Le Réseau des médias africains pour la promotion de la santé et de l’environnement (REPMASEN-Burkina), a organisé, un forum sur l’avortement sécurisé, le jeudi 25 mars 2021 à Ouagadougou.
Au Burkina Faso, la question de l’avortement sécurisé relève toujours du tabou, malgré les drames causés par les milliers d’avortements clandestins. C’est ainsi que le Réseau des médias africains pour la promotion de la santé et de l’environnement (REPMASEN-Burkina), en partenariat avec l’ONG IPAS, a organisé, un forum le jeudi 25 mars 2021 à Ouagadougou, pour interpeller l’opinion nationale et les décideurs sur la nécessité d’en parler. Placé sous le thème : «rompre le silence sur les avortements non sécurisés», la rencontre a regroupé des professionnels de santé, des leaders d’OSC et des journalistes.
On retiendra que l’avortement sécurisé est celui autorisé par la loi à la demande de l’intéressée et pratiqué par des agents de santé dans des conditions appropriées. Le premier communicateur Dr Souleymane Kaboré de Engender Health, a rappelé qu’au Burkina Faso, l’avortement est autorisé jusqu’à 12 semaines, quand la vie de l’enfant ou de celle de la mère est en danger, lorsque la grossesse résulte d’un inceste ou d’un viol et si le fœtus est atteint d’une grave malformation. Selon Dr Kaboré, ces conditions ne sont pas connues par la grande majorité de la population et de nombreux facteurs font que les demandeuses n’obtiennent pas à temps, les papiers nécessaires pour se faire avorter légalement. A l’en croire, cela pousse beaucoup d’entre elles à recourir à l’avortement clandestin dans des conditions insalubres, causant souvent des décès. Dr Souleymane Kaboré a indiqué que les hôpitaux comme Yalgado Ouédraogo, reçoivent beaucoup de cas par semaine, pour cause de complications d’avortement. Citant l’annuaire statistique 2018 du ministère de la Santé, il a affirmé que près 11% des décès maternels sont liés aux avortements compliqués et que 87 200 femmes ont pratiqué un avortement clandestin au moins une fois dans leur vie.

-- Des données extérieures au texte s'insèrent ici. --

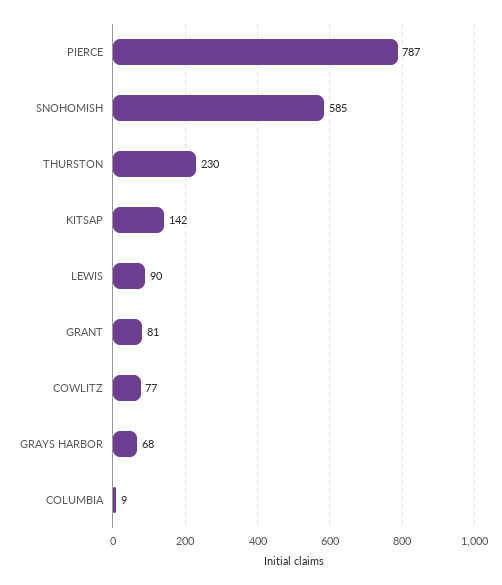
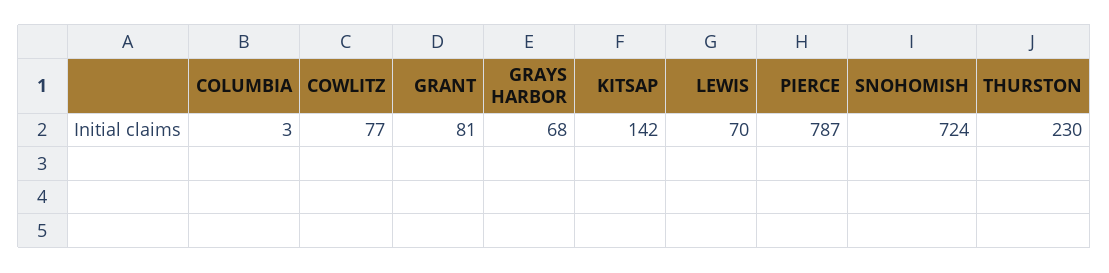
  {
    "PIERCE": 787,
-   "SNOHOMISH": 585,
+   "SNOHOMISH": 724,
    "THURSTON": 230,
    "KITSAP": 142,
-   "LEWIS": 90,
+   "LEWIS": 70,
    "GRANT": 81,
    "COWLITZ": 77,
    "GRAYS HARBOR": 68,
-   "COLUMBIA": 9
+   "COLUMBIA": 3
  }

La coordonnatrice de la Communauté d’action pour la promotion de la santé sexuelle et reproductive au Burkina Faso (CAPSSR/BF), Awa Yanogo, a reconnu que l’avortement n’est jamais sans conséquence qu’il soit légal ou clandestin. Elle a souhaité que le Burkina Faso respecte les lois et textes juridiques nationaux, régionaux et internationaux qu’il a entièrement adhérés, notamment le protocole de Maputo. L’article 14 du protocole de Maputo autorise l’avortement médicalisé en cas d’agression sexuelle, de viol, d’inceste et lorsque la grossesse met en danger la santé mentale et physique de la mère ou la vie de la mère ou du fœtus. Awa Yanogo s’est réjouie parce que selon la loi santé sexuelle et reproductive, l’Interruption volontaire de grossesse (IVG) passe de 10 à 14 semaines, lorsqu’il s’agit d’un inceste ou d’un viol et est possible à tout moment pour les cas de malformations.
« Jamais guérie »
D’après M. Yanogo, l’article 513-14 du nouveau code pénal, stipule que « si la matérialité de la détresse est établie par le ministère public, les intéressées peuvent légalement avorter ». Pour Bélélé Joseph Ido, expert en clarification des valeurs, l’avortement est fortement condamné au Burkina Faso. Pourtant selon M. Yanogo, dans les temps anciens comme de nos jours, les Burkinabè recourent à l’avortement pour éviter principalement les situations jugées honteuses, c’est-à-dire, les grossesses issues de l’inceste, de l’adultère et du viol. De son avis, il faut avoir le courage de parler de l’avortement sécurisé parce qu’il y a trop de femmes qui meurent à cause des avortements clandestins. Le maïeuticien Charles Joseph Kisito Ouédraogo a abordé le thème des Soins après avortements (SAA) qui selon lui, est différent de l’avortement sécurisé. Les SAA visent à sauver les patientes admises après un avortement clandestin, foi de M. Ouédraogo. Selon lui, les SAA comprennent cinq composantes dont le traitement en urgence, le counseling et la contraception. De son avis, quelque soit le type d’avortement, la patiente n’est jamais guérie du point de vue psychologique, d’où la nécessité d’un suivi psychologique. Pour la coordonnatrice du REPMASEN/Burkina, Bénédicte Zouré, le forum vise à faire un plaidoyer auprès des décideurs pour mieux protéger les femmes et les enfants. Mme Zouré a également souhaité que les hommes et femmes des medias fassent des productions pour interpeller les Burkinabè sur les cas «dramatiques» des avortements non sécurisés au Burkina Faso.